:: WORK INSTRUCTIONS ::
Copy the lines in the items below word for word, beginning with the line that contains "left hip: (938, 390, -8)" and continuing through the line that contains "left wrist: (225, 79, -6)", both included.

:: LISTED ENTRIES ::
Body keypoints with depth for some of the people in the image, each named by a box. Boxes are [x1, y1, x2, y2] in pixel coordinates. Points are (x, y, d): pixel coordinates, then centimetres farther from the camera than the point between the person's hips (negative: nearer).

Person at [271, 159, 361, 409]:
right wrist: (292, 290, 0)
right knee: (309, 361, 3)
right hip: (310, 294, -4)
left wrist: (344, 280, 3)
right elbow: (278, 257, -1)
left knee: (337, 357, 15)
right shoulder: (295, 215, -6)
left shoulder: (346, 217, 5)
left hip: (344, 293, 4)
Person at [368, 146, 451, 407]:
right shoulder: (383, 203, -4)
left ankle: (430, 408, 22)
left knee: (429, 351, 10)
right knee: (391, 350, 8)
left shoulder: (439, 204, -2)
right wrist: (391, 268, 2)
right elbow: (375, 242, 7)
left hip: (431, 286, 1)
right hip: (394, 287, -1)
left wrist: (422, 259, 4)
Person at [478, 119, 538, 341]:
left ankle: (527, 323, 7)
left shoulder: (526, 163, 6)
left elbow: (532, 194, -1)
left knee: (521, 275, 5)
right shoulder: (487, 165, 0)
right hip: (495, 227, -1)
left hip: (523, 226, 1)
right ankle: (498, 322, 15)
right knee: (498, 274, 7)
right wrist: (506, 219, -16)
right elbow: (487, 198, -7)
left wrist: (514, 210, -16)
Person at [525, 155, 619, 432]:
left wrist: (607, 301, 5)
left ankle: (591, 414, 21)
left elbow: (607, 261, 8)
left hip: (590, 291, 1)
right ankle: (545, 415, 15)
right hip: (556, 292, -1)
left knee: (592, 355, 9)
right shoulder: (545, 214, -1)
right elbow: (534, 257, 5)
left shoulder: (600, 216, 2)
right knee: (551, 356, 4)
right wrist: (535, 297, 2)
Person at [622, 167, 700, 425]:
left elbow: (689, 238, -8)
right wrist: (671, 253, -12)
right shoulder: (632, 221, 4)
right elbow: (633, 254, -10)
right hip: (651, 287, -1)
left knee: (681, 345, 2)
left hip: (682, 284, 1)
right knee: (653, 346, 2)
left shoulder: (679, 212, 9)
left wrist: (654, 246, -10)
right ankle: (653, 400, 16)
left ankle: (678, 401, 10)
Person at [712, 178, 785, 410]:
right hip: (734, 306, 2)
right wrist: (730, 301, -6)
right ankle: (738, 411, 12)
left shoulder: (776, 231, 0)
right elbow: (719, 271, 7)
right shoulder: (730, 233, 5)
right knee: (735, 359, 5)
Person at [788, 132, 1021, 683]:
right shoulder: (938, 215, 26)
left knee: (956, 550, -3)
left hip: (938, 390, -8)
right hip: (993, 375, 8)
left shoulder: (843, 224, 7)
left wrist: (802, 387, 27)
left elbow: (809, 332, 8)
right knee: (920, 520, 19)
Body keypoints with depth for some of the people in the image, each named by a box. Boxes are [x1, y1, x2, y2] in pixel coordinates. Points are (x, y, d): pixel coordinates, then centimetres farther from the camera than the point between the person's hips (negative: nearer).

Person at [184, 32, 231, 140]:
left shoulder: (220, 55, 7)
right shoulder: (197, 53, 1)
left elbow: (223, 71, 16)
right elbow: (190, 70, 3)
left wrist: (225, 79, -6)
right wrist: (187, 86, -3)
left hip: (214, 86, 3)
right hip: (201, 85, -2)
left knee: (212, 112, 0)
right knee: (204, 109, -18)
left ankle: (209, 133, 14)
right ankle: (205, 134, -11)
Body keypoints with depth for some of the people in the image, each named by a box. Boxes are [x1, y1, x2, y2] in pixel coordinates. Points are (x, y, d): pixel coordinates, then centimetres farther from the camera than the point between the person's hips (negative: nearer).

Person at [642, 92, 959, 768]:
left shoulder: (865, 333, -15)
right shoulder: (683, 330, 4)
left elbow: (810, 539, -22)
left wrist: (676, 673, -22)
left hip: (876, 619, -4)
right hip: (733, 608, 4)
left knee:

:: SOLVED PROBLEM ::
left hip: (938, 390, -8)
right hip: (993, 375, 8)
left shoulder: (843, 224, 7)
left wrist: (802, 387, 27)
left elbow: (809, 332, 8)
right knee: (920, 520, 19)
Body keypoints with depth for some of the people in the image, each named by a box. Boxes are [x1, y1, x2, y2] in pixel coordinates. Points are (x, y, d): pixel coordinates, then centimetres farther from the camera than the point between the person's hips (negative: nearer).

Person at [184, 32, 231, 140]:
left shoulder: (220, 55, 7)
right shoulder: (197, 53, 1)
left elbow: (223, 71, 16)
right elbow: (190, 70, 3)
left wrist: (225, 79, -6)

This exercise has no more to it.